The Guardian quoted Iranian foreign minister Mohammad Javad Zarif as saying: "In some cases a number of phrases have been added [to the text] and we still need to do some work in other cases. We are dealing with an issue that was the subject of difference for 10 years."

British foreign secretary William Hague had earlier said that the differences were narrow which could be sorted out with political will and commitment.

"We have made progress, including core issues," a senior European diplomat told reporters, pointing out the arrival of foreign ministers in Geneva signals they are on the verge of signing the deal.
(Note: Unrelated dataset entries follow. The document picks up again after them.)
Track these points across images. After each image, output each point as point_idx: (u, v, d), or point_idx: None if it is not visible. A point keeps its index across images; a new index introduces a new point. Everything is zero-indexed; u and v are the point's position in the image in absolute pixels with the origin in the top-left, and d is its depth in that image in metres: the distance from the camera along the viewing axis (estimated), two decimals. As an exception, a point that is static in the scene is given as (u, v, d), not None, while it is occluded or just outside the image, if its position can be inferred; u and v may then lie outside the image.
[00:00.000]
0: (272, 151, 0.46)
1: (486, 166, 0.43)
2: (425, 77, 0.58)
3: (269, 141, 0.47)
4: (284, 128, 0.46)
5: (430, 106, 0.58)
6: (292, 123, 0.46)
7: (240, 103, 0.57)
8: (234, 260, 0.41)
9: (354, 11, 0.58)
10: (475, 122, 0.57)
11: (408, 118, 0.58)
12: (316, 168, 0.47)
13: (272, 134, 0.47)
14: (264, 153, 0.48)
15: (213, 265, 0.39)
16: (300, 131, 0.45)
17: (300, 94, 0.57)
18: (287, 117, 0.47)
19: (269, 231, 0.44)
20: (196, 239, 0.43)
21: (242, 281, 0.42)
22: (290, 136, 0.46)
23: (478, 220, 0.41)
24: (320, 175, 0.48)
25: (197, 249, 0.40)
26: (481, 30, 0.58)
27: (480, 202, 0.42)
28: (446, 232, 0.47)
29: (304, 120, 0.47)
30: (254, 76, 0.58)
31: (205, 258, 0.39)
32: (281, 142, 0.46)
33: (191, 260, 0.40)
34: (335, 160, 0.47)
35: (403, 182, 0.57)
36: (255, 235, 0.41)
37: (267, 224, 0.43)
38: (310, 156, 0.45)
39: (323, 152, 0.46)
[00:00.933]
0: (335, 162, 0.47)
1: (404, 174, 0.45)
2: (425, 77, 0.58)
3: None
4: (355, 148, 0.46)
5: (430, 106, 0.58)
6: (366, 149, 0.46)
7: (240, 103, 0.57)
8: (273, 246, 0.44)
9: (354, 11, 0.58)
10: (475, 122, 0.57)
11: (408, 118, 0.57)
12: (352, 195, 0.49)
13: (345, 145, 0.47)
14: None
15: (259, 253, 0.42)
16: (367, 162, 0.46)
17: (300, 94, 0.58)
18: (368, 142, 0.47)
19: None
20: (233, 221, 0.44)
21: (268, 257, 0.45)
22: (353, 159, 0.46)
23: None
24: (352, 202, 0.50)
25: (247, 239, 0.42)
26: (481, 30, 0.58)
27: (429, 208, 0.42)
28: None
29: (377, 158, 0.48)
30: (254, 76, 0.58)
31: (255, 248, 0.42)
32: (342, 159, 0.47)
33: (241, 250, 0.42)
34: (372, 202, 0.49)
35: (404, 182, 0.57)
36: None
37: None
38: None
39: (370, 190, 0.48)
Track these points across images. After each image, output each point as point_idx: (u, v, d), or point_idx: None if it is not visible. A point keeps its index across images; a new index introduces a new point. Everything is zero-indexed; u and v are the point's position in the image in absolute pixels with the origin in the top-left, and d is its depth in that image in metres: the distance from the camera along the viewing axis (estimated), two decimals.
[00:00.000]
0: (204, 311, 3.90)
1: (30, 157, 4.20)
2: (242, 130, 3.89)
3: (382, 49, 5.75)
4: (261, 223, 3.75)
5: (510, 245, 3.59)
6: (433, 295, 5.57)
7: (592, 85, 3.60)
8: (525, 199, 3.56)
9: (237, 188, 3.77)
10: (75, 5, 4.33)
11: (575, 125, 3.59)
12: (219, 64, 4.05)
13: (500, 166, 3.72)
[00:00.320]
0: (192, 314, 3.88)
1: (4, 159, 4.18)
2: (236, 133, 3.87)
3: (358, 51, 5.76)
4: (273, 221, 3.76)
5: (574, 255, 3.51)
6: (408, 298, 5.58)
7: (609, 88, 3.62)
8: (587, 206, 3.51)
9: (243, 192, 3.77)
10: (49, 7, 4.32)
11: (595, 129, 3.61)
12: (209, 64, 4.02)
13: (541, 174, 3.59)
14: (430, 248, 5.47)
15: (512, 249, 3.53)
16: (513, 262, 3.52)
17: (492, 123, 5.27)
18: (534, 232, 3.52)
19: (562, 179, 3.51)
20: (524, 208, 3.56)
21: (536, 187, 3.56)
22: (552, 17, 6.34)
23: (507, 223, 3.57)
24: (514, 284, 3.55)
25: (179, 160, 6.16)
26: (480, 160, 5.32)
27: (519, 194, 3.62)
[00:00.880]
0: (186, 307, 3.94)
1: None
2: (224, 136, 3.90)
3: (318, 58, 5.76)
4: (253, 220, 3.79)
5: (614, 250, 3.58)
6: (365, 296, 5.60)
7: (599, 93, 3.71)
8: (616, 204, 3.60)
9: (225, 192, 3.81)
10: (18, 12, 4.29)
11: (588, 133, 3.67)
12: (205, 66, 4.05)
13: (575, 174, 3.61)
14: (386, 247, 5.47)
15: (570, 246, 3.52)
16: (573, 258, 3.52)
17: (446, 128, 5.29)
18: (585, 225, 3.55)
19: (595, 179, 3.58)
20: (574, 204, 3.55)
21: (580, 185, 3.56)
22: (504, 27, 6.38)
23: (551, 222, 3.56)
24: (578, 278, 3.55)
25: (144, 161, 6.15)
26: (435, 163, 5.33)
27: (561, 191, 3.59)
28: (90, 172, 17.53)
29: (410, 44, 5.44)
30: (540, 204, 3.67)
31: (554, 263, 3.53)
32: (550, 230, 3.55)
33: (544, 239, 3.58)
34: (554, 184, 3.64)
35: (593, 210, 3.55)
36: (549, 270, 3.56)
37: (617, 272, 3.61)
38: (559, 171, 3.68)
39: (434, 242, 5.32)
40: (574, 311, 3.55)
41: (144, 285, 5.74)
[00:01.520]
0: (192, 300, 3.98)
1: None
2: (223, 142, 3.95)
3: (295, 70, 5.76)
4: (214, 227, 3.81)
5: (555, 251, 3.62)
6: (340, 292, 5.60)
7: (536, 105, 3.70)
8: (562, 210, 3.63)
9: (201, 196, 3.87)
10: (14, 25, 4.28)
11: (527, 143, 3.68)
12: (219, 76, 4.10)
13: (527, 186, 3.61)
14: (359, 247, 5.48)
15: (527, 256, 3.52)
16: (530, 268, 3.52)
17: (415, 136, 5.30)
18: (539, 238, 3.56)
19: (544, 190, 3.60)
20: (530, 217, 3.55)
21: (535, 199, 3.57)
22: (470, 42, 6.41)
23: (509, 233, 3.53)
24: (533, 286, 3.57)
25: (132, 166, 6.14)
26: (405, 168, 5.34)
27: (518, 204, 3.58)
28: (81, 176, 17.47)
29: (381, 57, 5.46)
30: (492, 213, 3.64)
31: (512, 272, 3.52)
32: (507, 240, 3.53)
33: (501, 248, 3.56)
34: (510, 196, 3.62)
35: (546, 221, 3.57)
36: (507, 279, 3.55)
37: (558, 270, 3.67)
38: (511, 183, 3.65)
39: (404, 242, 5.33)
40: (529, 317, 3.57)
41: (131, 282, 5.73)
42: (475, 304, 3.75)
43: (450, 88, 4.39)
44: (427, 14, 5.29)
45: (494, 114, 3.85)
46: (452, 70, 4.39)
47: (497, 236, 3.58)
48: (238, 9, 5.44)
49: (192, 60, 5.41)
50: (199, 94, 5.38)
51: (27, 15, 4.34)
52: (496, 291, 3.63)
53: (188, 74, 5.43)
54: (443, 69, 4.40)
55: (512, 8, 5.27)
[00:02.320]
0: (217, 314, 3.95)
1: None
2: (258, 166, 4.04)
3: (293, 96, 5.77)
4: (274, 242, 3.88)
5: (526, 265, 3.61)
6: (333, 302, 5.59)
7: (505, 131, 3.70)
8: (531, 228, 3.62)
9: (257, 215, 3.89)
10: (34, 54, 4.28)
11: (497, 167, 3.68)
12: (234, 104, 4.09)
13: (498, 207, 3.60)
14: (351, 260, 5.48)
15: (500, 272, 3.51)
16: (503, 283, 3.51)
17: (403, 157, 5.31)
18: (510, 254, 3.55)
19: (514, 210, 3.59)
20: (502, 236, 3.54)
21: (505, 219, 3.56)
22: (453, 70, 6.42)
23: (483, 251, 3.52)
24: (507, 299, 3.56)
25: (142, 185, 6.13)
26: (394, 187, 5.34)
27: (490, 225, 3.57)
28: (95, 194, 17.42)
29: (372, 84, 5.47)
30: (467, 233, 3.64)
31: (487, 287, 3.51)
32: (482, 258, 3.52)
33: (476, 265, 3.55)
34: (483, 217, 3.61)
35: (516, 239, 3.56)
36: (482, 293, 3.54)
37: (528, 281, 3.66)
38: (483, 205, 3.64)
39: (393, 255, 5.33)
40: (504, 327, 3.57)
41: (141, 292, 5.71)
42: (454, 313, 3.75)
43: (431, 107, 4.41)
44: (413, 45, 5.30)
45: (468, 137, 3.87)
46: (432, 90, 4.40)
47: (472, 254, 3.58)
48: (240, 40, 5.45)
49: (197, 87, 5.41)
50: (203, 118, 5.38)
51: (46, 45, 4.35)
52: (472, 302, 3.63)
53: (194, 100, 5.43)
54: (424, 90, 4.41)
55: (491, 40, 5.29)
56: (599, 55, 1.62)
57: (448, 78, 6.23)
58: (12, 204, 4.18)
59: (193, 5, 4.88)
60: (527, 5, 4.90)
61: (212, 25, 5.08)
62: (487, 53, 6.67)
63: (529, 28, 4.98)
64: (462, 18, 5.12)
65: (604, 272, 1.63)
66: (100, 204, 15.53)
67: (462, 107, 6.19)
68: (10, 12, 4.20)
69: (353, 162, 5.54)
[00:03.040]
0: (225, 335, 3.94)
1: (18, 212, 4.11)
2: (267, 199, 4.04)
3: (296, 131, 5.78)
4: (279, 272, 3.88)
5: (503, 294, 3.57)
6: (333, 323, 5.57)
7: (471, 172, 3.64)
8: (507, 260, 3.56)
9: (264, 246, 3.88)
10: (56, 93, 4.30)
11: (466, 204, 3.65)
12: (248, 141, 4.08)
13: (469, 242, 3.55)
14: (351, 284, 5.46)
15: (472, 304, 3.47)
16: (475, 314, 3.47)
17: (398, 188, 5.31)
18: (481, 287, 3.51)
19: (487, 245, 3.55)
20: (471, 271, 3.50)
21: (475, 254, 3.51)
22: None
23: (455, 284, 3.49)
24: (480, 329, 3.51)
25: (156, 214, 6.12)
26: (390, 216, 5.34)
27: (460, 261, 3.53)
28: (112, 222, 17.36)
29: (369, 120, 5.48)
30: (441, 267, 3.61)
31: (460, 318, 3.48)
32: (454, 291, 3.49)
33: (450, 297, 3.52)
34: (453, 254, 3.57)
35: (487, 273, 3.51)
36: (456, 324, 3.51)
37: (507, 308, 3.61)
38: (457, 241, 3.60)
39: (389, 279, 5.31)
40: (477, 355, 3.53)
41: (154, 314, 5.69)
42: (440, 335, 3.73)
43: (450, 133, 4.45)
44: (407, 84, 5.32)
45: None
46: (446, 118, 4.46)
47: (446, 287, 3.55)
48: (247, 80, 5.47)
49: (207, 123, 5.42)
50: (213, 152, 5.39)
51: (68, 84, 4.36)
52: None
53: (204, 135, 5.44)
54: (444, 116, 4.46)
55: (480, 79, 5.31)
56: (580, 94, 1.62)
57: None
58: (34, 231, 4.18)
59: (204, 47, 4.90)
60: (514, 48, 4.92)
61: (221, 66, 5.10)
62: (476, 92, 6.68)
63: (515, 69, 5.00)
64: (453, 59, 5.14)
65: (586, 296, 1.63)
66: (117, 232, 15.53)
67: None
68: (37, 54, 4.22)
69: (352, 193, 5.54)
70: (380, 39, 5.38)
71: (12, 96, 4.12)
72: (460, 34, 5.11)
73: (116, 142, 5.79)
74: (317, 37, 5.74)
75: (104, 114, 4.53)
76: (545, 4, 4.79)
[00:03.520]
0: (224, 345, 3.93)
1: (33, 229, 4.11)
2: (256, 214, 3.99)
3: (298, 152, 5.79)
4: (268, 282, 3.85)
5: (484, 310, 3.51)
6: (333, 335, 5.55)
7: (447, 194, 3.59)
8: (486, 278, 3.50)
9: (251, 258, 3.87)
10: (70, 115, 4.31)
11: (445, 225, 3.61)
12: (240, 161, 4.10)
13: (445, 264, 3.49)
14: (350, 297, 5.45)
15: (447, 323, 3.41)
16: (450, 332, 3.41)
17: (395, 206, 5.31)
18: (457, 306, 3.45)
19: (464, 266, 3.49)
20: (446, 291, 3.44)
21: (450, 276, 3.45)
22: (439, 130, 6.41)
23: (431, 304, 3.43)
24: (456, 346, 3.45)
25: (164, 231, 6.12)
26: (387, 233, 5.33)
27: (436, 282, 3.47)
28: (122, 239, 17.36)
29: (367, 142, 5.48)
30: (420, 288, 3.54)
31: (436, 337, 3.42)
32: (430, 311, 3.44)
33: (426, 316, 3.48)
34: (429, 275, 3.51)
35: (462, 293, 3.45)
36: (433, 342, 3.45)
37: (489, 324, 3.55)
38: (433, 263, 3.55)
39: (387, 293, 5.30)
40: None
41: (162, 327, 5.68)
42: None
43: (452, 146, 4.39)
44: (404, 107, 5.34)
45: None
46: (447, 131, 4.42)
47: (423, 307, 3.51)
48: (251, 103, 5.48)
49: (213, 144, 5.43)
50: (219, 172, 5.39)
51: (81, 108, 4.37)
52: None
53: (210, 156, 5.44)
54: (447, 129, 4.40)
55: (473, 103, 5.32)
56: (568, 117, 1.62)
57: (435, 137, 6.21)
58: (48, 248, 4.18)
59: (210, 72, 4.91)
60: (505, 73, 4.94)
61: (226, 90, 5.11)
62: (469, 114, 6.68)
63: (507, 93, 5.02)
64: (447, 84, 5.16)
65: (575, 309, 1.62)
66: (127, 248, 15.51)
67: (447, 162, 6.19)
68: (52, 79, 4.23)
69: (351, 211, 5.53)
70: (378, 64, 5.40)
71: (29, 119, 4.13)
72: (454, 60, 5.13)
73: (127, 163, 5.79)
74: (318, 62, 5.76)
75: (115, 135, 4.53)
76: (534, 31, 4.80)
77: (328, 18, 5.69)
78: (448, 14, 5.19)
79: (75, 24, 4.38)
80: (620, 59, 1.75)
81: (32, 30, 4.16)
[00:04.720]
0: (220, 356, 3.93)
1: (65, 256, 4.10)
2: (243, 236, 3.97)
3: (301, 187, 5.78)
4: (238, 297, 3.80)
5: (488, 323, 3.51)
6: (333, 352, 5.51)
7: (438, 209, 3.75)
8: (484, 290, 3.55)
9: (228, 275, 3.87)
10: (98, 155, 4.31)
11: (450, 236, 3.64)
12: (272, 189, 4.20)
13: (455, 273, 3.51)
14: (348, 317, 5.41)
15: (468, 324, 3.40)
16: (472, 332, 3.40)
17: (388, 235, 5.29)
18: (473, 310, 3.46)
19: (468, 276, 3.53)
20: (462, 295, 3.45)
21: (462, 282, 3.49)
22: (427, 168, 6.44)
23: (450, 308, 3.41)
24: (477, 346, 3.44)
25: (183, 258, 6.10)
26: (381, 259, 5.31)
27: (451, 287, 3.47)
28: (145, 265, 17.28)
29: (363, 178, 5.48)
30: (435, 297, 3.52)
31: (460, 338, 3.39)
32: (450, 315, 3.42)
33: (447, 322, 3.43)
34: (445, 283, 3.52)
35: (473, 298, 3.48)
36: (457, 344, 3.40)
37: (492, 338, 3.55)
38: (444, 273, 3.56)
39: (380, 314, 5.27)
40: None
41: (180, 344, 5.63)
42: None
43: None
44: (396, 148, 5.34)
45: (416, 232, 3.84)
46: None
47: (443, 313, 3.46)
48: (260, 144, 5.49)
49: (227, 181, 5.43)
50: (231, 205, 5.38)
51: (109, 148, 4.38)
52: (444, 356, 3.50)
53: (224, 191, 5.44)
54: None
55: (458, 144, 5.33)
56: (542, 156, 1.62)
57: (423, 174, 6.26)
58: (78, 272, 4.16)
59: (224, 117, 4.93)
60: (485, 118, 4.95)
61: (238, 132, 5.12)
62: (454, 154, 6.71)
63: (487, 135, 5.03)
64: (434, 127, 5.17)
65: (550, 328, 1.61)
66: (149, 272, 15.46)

Both the US and China have also articulated similar optimistic views. US State Department spokesperson Marie Harf told reporters that secretary of state John Kerry will reach Geneva "in light of the progress being made... with the hope that an agreement will be reached".

China's foreign ministry spokesperson Hong Lei said, according to the official Xinhua news agency, the discussions have "reached the final moment". Chinese foreign minister Wang Yi had missed the previous round of talks with Iran.

The decision to have the physical presence of the foreign ministers of all the countries involved in the talks was made following consultations with European Union foreign policy chief Catherine Ashton, who is coordinating the Geneva conference.

"You know our position ... it's a position based on firmness, but at the same time a position of hope that we can reach a deal," said French foreign minister Laurent Fabius, who took a hard-line position during earlier rounds of talks.